::: Input material

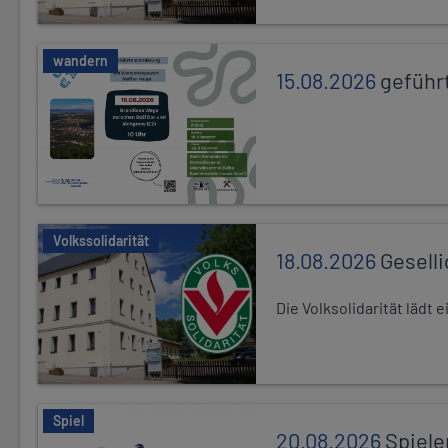
wandern
15.08.2026
geführ
Volkssolidarität
18.08.2026
Gesell
Die Volksolidarität lädt
Spiel
20.08.2026
Spiele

::::::

--- What to produce ---
Give again, word for word, every line from the one holding "Die Volksolidarität lädt" to the end of the data.

--- Problem solution ---
Die Volksolidarität lädt
Spiel
20.08.2026
Spiele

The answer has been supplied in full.